The rug pull is possible because a Config structure can be parsed as a valid Vesting structure. The withdraw function does not validate whether the provided key matches the expected format (keccak256(VESTING_KEY, beneficiary, creator, nonce)). It assumes that any valid key is a vesting key. However, it is possible to pass CONFIG_KEY as a vesting key to the withdraw function. With a specifically crafted Config, funds can be withdrawn.
vm.startPrank(admin);
config = Config({
admin: admin, // vesting.user
maxAmount: token.balanceOf(address(vesting)), // vesting.amount
maxDuration: 0, // vesting.claimed
maxCliffPercent: 0, // vesting.start
fee: 0, // vesting.duration
token: token // vesting.cliff (ignored as soon as the duration has passed)
});
vesting.configurate(config);
vesting.withdraw(vesting.CONFIG_KEY());
assertEq(token.balanceOf(address(vesting)), 0);A possible fix is to ensure the provided key matches the vesting key generation mechanism, which would eliminate the flaw. However, this is a rather low-level solution.
On a higher level, it would be beneficial to have some kind of efficient transient storage auto-layout (the ability to specify variable type and name, which makes the variable automatically located in the transient storage), similar to what Solidity has for persistent storage.
Instead of dealing with the hassle of manually packing data at specific keys, it would be advantageous if you could set the .slot property using assembly, similar to how it is done with persistent storage.

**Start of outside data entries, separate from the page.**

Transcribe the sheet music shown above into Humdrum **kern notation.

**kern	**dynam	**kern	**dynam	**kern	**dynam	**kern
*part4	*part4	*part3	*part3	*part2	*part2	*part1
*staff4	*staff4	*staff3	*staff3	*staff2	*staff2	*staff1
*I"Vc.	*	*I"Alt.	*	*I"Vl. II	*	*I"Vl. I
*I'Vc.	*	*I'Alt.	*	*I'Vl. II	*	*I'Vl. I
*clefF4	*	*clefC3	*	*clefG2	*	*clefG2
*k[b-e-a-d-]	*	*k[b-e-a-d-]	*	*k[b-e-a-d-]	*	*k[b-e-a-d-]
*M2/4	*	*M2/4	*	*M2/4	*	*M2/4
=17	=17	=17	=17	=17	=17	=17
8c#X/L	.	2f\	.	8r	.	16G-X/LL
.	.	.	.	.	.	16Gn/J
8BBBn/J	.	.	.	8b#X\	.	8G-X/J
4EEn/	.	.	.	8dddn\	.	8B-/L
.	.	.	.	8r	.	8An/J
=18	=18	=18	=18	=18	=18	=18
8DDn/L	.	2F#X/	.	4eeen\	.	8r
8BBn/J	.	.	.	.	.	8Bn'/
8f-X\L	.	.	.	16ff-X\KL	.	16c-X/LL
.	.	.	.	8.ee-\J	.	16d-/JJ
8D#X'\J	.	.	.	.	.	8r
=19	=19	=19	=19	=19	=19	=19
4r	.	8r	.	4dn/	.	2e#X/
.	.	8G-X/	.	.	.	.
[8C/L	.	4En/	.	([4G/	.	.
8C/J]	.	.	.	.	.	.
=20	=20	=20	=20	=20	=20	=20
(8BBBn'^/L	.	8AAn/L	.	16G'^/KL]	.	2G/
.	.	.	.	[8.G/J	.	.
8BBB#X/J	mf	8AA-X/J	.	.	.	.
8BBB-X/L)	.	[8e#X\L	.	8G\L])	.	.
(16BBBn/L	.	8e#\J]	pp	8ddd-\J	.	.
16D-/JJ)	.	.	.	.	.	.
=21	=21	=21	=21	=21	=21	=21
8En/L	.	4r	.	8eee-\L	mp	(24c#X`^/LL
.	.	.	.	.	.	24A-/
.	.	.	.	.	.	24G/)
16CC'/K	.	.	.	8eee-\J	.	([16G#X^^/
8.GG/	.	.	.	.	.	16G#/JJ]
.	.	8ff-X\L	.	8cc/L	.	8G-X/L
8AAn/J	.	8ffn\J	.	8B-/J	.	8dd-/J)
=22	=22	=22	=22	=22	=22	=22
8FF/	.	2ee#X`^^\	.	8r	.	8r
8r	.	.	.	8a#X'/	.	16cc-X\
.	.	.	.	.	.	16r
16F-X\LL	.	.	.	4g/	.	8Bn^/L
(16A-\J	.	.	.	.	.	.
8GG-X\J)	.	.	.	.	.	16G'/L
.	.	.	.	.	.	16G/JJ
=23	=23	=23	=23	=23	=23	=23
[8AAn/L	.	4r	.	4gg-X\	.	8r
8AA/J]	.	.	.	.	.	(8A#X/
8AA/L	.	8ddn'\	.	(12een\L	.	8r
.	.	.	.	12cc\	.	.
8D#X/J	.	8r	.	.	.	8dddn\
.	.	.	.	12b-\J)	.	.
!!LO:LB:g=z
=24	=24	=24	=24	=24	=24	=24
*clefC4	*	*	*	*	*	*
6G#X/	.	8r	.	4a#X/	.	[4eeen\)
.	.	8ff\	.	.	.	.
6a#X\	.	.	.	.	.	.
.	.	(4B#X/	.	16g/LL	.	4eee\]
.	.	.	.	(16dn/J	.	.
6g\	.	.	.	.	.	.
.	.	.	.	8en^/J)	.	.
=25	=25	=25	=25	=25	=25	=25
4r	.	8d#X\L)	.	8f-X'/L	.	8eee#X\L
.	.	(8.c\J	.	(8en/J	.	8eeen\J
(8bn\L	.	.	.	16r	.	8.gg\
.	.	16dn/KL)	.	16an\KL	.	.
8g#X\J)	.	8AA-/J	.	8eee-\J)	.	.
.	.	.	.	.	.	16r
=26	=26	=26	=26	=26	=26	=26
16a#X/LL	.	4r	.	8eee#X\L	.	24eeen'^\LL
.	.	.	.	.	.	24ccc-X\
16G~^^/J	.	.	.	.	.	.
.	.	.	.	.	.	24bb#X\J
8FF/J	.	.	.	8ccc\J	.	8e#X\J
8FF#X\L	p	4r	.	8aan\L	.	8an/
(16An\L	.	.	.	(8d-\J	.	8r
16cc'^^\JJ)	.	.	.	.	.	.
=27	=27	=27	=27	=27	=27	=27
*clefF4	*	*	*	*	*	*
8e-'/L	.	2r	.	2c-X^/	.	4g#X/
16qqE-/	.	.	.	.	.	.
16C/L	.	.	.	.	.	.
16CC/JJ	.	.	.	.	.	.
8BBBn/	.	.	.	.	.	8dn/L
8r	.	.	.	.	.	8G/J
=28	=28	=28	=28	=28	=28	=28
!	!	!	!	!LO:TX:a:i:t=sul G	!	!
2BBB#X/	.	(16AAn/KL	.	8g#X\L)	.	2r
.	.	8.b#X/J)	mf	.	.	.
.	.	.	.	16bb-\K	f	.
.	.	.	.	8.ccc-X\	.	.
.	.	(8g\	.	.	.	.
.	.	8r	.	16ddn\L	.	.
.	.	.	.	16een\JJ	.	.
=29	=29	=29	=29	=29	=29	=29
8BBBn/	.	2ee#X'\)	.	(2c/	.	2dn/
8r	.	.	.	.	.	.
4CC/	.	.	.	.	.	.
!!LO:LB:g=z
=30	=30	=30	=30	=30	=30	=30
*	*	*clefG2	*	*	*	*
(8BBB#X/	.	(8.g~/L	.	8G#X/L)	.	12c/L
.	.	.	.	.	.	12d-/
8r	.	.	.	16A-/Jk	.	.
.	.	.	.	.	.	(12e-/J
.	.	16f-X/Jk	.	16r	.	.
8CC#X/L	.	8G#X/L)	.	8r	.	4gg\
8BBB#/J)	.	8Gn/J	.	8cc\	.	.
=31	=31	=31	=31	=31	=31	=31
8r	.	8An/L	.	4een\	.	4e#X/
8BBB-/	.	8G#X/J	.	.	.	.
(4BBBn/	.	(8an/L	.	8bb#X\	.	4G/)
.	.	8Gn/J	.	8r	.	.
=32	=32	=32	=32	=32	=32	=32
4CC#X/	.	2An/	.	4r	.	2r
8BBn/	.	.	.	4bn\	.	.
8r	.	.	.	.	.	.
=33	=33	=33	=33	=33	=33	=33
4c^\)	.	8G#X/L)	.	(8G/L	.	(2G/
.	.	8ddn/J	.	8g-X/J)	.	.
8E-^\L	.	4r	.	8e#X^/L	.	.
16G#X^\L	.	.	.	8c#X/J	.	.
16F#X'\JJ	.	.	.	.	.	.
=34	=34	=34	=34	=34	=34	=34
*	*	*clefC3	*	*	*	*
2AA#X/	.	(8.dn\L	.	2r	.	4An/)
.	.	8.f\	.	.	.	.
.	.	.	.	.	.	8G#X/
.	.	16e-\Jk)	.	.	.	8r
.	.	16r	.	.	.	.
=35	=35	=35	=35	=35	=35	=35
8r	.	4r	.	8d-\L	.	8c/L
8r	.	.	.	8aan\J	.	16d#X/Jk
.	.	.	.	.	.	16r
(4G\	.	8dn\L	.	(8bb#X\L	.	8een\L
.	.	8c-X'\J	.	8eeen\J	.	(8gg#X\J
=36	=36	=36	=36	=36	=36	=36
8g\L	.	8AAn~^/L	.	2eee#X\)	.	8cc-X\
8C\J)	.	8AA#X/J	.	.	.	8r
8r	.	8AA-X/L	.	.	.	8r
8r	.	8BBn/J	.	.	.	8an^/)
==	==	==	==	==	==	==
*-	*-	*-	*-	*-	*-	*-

As mentioned in the README.md, for preventing composability issues it is sufficient to ensure that any successful isolated call does a tstore(key, ...) before doing a tload(key). In case of moving such calls from isolated to composed environment, nothing actually would change.
Theoretically, it is possible to disallow zero as a valid transient storage value. If tload(key) (or more accurately, some higher-level code involving it) loads zero, the execution reverts. This would strictly enforce the mentioned rule.
What about compatibility? Developers would need to write to transient storage first (similar to how EOA overloading is done in LightVesting) to ensure isolated calls do not fail.
Would this make transient storage useless? No, because even though getSmthFromTransient might fail in an isolated context, it would work in a composed sequence like [loadSmthToTransient, getSmthFromTransient], introducing advantages such as read/write responsibility division, optimization in transaction batching, etc.
Disadvantages? Redefinition of zero might be quite complicated as it requires a kind of new bytes32 - 1 type. While such the rule wouldn’t harm light storage or callbacks (cases when data temporary stored in transient location for being accessible from a callback) patterns, it makes impossible to implement efficient reentrancy locks without usage of inline assembly.